There is an increasing need to ingest, manage, and query large volumes of graph-structured data arising in applications like social networks, communication networks, biological networks, and so on. Graph databases that can explicitly reason about the graphical nature of the data, that can support flexible schemas and node-centric or edge-centric analysis and querying, are ideal for storing such data. However, although there is much work on single-site graph databases and on efficiently executing different types of queries over large graphs, to date there is little work on understanding the challenges in distributed graph databases, needed to handle the large scale of such data.
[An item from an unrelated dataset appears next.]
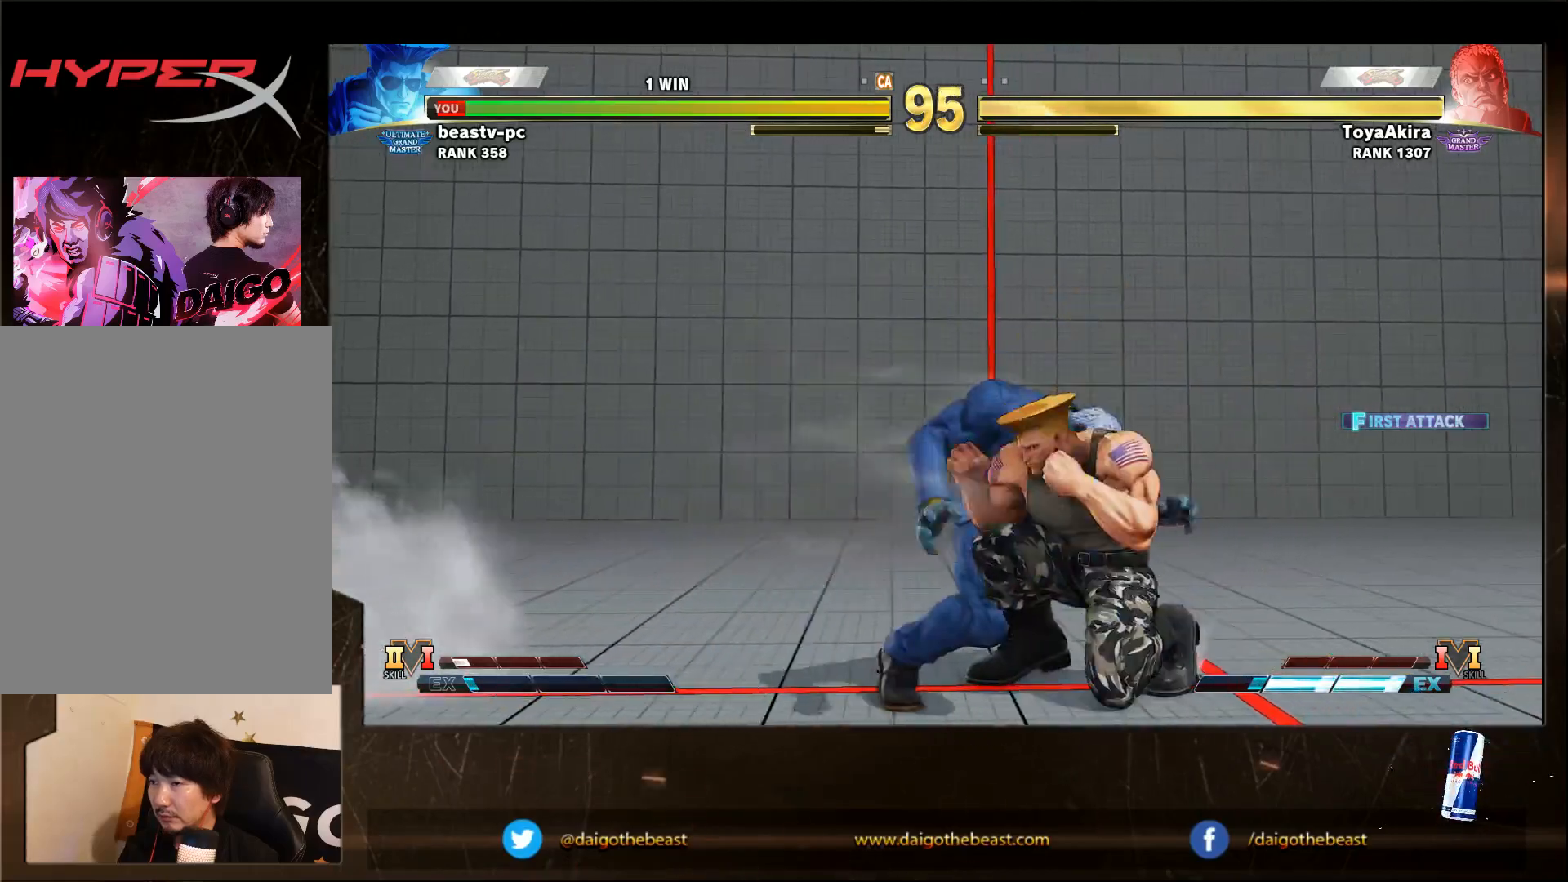
{"buttons": ["SQUARE"], "left_stick": "down", "events": [[17, "SQUARE", "down"], [167, "SQUARE", "up"], [317, "SQUARE", "down"], [367, "SQUARE", "up"], [367, "left_stick", "left"], [467, "SQUARE", "down"], [467, "left_stick", "down"]]}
In this paper, we propose the design of an in-memory, distributed graph data management system aimed at managing a large-scale dynamically changing graph, and supporting low-latency query processing over it. The key challenge in a distributed graph database is that, partitioning a graph across a set of machines inherently results in a large number of distributed traversals across partitions to answer even simple queries. We propose aggressive replication of the nodes in the graph for supporting low-latency querying, and investigate three novel techniques to minimize the communication bandwidth and the storage requirements. First, we develop a hybrid replication policy that monitors node read-write frequencies to dynamically decide what data to replicate, and whether to do eager or lazy replication. Second, we propose a clustering-based approach to amortize the costs of making these replication decisions. Finally, we propose using a fairness criterion to dictate how replication decisions should be made. We provide both theoretical analysis and efficient algorithms for the optimization problems that arise. We have implemented our framework as a middleware on top of the open-source CouchDB key-value store. We evaluate our system on a social graph, and show that our system is able to handle very large graphs efficiently, and that it reduces the network bandwidth consumption significantly.

查看原文本刊更多论文

有效地管理大型动态图形

在诸如社交网络、通信网络、生物网络等应用程序中，越来越需要摄取、管理和查询大量的图结构数据。图形数据库可以显式地推断数据的图形性质，支持灵活的模式以及以节点为中心或以边缘为中心的分析和查询，是存储此类数据的理想选择。然而，尽管在单站点图数据库和有效地执行大型图上不同类型的查询方面有很多工作，但迄今为止，在理解分布式图数据库中处理大规模此类数据所需的挑战方面的工作很少。在本文中，我们提出了一个内存中的分布式图形数据管理系统的设计，旨在管理大规模动态变化的图形，并支持对其进行低延迟查询处理。分布式图数据库面临的主要挑战是，在一组机器上对图进行分区必然会导致大量跨分区的分布式遍历，即使是为了回答简单的查询。为了支持低延迟查询，我们提出了图中节点的主动复制，并研究了三种新技术来最小化通信带宽和存储需求。首先，我们开发了一个混合复制策略，该策略监视节点读写频率，以动态地决定要复制哪些数据，以及是进行渴望复制还是惰性复制。其次，我们提出了一种基于集群的方法来分摊做出这些复制决策的成本。最后，我们建议使用公平标准来规定如何做出复制决策。我们为出现的优化问题提供理论分析和有效的算法。我们已经将框架实现为开源CouchDB键值存储之上的中间件。我们在社交图上评估了我们的系统，并表明我们的系统能够有效地处理非常大的图，并且它显著降低了网络带宽消耗。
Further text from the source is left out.